At eleven o’clock next day I was at the docks, but the Eastern Star had already moved down the river, and was nearly at Gravesend. To Gravesend I went by train, but only to see her topmasts far off, with a plume of smoke from a tug in front of her. I would hear no more of my friend until I rejoined him at Falmouth. When I got back to my offices, a telegram was awaiting me from Mrs. Vansittart, asking me to meet her; and next evening found us both at the Royal Hotel, Falmouth, where we were to wait for the Eastern Star. Ten days passed, and there came no news of her.

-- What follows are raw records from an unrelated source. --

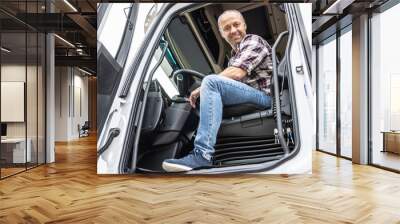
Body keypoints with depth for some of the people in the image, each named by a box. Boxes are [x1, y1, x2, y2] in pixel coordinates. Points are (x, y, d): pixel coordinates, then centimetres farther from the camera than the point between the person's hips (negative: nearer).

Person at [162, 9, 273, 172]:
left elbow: (236, 74, -19)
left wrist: (201, 88, -14)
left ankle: (203, 154, -36)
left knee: (211, 81, -29)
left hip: (262, 95, -10)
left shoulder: (253, 41, -3)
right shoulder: (235, 53, 25)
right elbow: (231, 81, 15)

They were ten days which I am not likely to forget. On the very day that the Eastern Star had cleared from the Thames, a furious easterly gale had sprung up, and blew on from day to day for the greater part of a week without the sign of a lull. Such a screaming, raving, long-drawn storm has never been known on the southern co
ast. From our hotel windows the sea view was all banked in haze, with a little rain-swept half-circle under our very eyes, churned and lashed into one tossing stretch of foam. So heavy was the wind upon the waves that little sea could rise, for the crest of each billow was torn shrieking from it, and lashed broadcast over the bay. Clouds, wind, sea, all were rushing to the west, and there, looking down at this mad jumble of elements, I waited on day after day, my sole companion a white, silent woman, with terror in her eyes, her forehead pressed ever against the window, her gaze from early morning to the fall of night fixed upon that wall of grey haze through which the loom of a vessel might come. She said nothing, but that face of hers was one long wail of fear.

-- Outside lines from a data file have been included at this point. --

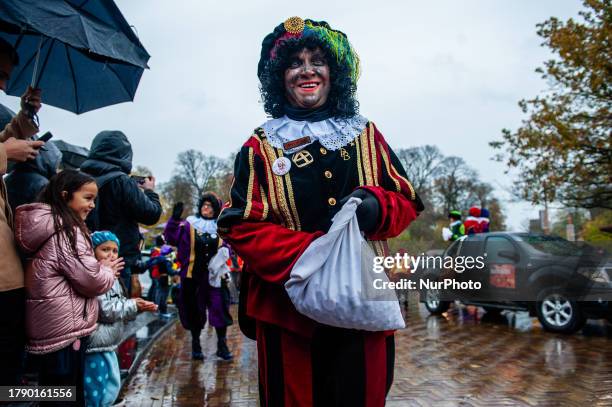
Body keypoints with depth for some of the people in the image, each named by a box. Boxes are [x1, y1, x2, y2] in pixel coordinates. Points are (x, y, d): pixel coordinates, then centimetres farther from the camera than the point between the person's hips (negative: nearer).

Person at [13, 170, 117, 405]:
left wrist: (100, 268, 7)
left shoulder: (44, 226, 10)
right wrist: (108, 271, 0)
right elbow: (91, 281, -19)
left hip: (47, 325, 9)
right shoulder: (68, 230, -18)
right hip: (66, 328, -9)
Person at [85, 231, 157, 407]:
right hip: (94, 346, -10)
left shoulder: (112, 278, 13)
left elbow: (121, 309, 16)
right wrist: (133, 306, -13)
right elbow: (105, 310, -24)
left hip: (108, 345, 10)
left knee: (112, 387, 22)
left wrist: (138, 307, -3)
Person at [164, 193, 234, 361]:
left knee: (220, 308, -3)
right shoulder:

On the fifth day I took counsel with an old seaman.
I should have preferred to have done so alone, but she saw me speak with him, and was at our side in an instant, with parted lips and a prayer in her eyes.

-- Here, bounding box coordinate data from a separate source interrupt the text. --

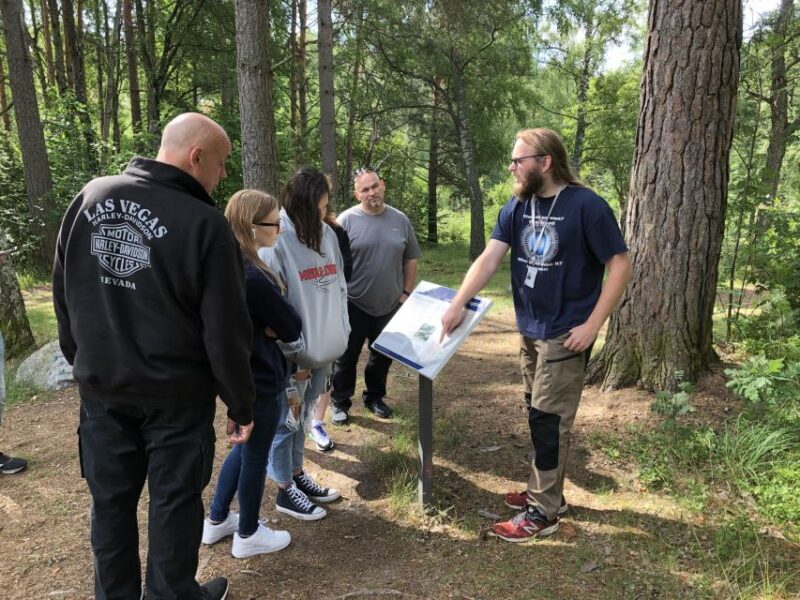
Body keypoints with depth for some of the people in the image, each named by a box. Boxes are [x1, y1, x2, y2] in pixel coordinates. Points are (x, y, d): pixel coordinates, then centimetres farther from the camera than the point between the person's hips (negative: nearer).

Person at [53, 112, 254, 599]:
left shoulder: (91, 197, -1)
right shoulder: (204, 224, -19)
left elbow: (64, 291, 9)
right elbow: (226, 332, -16)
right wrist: (242, 405, -5)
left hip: (100, 386, 5)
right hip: (176, 394, -5)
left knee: (111, 498, 19)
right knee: (174, 501, 12)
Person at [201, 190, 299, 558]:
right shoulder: (253, 277, -28)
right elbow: (292, 329, -19)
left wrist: (262, 328, -7)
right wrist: (271, 328, -2)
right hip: (259, 381, -9)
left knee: (244, 446, 26)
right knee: (256, 456, 10)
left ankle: (217, 520, 40)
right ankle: (248, 536, 31)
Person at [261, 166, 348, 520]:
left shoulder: (327, 234, 4)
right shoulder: (275, 239, -19)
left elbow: (339, 288, 12)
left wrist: (341, 333, 7)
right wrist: (293, 359, -16)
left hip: (323, 350, 7)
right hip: (291, 355, -7)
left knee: (302, 416, 22)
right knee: (286, 420, 10)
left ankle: (297, 475, 40)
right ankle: (286, 491, 27)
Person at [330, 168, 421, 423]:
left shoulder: (400, 220, 3)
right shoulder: (347, 220, -8)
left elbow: (410, 259, 11)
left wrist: (406, 292, 6)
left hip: (390, 305, 3)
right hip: (354, 305, -3)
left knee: (383, 355, 16)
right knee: (346, 356, 8)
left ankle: (375, 397, 35)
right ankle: (340, 402, 24)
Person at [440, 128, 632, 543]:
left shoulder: (586, 206, -14)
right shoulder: (516, 207, 3)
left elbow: (620, 266, -12)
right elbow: (489, 258, -4)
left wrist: (591, 326, -16)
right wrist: (458, 303, -17)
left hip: (565, 334, -6)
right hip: (530, 330, 6)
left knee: (548, 419, 0)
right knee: (539, 414, 16)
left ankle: (542, 512, 14)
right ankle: (546, 490, 34)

“Seven days out from London,” said he, “and five in the gale. Well, the Channel’s swept clear by this wind. There’s three things for it. She may have popped into port on the French side. That’s like enough.”
“No, no; he knew we were here. He would have telegraphed.”
“Ah, yes, so he would. Well, then, he might have run for it, and if he did that he won’t be very far from Madeira by now. That’ll be it, marm, you may depend.”
“Or else? You said there was a third chance.”
“Did I, marm? No, only two, I think. I don’t think I said anything of a third. Your ship’s out there, depend upon it, away out in the Atlantic, and you’ll hear of it time enough, for the weather is breaking. Now don’t you fret, marm, and wait quiet, and you’ll find a real blue Cornish sky to-morrow.”
The old seaman was right in his surmise, for the next day broke calm and bright, with only a low dwindling cloud in the west to mark the last trailing wreaths of the storm-wrack. But still there came no word from the sea, and no sign of the ship. Three more weary days had passed, the weariest that I have ever spent, when there came a seafaring man to the hotel with a letter. I gave a shout of joy. It was from the captain of the Eastern Star. As I read the first lines of it I whisked my hand over it, but she laid her own upon it and drew it away. “I have seen it,” said she, in a cold, quiet voice. “I may as well see the rest, too.”